Steffen Grimberg
Flimmern und rauschen
: Das deutsche Fernsehen und die Frauenquote: Arbeitstitel „Sender sucht Frau“

Foto: Regentaucher

Am 28. April ist ja wieder Girls’ Day. In Berufe reinzuschnuppern, die weniger nach alter Mutter- oder Vätersitte riechen, ist das Ziel. Und so finden sich auch 2022 Angebote wie „Hier auf’n Putz hauen: Ein Tag im Baucamp als Malerin/Lackiererin und Trockenbaumonteurin“ der VDI Garage Leipzig.

Schön wäre, wenn auch die öffentlich-rechtlichen Sender ihre Girls’-Day-Angebote ergänzten. Also wenn es neben einem Tag bei der Redaktion Wissen und Bildung wie beim MDR Fernsehen auch „Ein Tag als Intendantin, Programmdirektorin, Chefredakteurin“ usw. gäbe. Schließlich haben die von ARD bis ZDF derzeit ganz prinzipiell ihre liebe Not mit dem kreativen Nachwuchs, weil die heute lieber bei Netflix coole Serien schauen. Und später vielleicht auch lieber dort ihr Ding machen.

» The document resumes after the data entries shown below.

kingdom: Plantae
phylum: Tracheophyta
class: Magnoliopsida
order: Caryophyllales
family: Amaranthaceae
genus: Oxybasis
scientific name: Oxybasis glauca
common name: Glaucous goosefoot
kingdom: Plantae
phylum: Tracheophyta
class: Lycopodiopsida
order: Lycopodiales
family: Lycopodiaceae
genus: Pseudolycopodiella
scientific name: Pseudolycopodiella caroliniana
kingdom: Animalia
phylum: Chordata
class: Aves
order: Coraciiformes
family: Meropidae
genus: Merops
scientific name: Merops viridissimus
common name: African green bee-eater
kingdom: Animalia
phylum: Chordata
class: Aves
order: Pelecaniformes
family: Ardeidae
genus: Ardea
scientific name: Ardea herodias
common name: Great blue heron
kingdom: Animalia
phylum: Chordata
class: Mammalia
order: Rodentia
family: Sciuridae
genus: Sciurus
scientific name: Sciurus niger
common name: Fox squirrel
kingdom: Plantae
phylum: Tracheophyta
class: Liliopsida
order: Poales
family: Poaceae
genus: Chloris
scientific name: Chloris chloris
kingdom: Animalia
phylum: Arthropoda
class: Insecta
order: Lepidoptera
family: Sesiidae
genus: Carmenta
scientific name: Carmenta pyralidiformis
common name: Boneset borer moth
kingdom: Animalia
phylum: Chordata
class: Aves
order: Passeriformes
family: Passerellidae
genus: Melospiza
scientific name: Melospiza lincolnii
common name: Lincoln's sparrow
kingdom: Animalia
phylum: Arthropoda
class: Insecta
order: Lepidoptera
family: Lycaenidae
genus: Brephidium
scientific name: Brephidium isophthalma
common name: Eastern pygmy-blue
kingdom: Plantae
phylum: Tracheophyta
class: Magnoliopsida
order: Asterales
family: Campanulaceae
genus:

Damit oben wer ankommt, muss unten angefangen werden. In den höheren Etagen der Sender sah es bislang allerdings mit Führungsfrauen eher mau aus. ProQuote wurde und wird nicht müde, darauf hinzuweisen. Und siehe da, es tut sich was. Nach dem aktuellen Monitoring Rundfunk, das ProQuote gerade vorgestellt hat, machen sie vor allen bei den Öffentlich-Rechtlichen ihre Hausaufgaben. Die Spitzenplätze belegen der RBB mit 57,4 Prozent und die Deutsche Welle mit 50,8 Prozent Frauen in redaktionellen Führungspositionen. Sie erfüllen damit sogar die Forderung nach der Quote. Bis auf den HR (29,4 Prozent) und den SR (36,1 Prozent) erreichen alle Sender immerhin einen „Frauenmachtanteil“ von mindestens 40 Prozent. Und bei (fast) allen Sendern zeigt sich im Vergleich zur Erhebung 2017/18 ein klarer Trend zur hierarchischen Umverteilung von männlich zu weiblich. Nur der WDR hat es hinbekommen, in den letzten fünf Jahren bei den Männern sogar nochmal zuzulegen. Mit dem Zweiten sieht’s bald aber besser aus. Denn hier treten zum 1. Mai Nadine Bilke als neue Programmdirektorin und im Herbst Bettina Schausten als neue Chefredakteurin an, was in der aktuellen Statistik noch gar nicht auftaucht.

„Da freu ich mich für alle Frauen in redaktionellen Führungspositionen. Doch bei den weiblich besetzen technischen Führungsrollen hinken alle Sender sehr hinterher“, trauert die Mitbewohnerin. Noch mieser sieht es bei den Privaten aus. Bei ProSieben, Sat.1 und RTL dümpelt der Frauenanteil bei Führungspositionen weiter bei unter 30 Prozent. Seitdem die RTL-Sendergruppe mit dem männlich dominierten Verlagsriesen Gruner + Jahr fusioniert wurde, ist’s dort ganz duster. Wo früher eine Anke Schäferkordt den Privat-TV-Riesen führte, weist ProQuote aktuell nur noch 13,8 Prozent „Führungsfrauen“ aus. Da wäre also mal ganz klar ein neues Girl’s-Day-Format angesagt, Arbeitstitel „Sender sucht Frau“.

Steffen Grimberg bringt hier jede Woche Unordnung in die aufgeräumte Medienwelt. Er ist Medienprofi und Vorsitzender des Berlin-Brandenburger Journalistenverbands DJV Berlin – JVBB.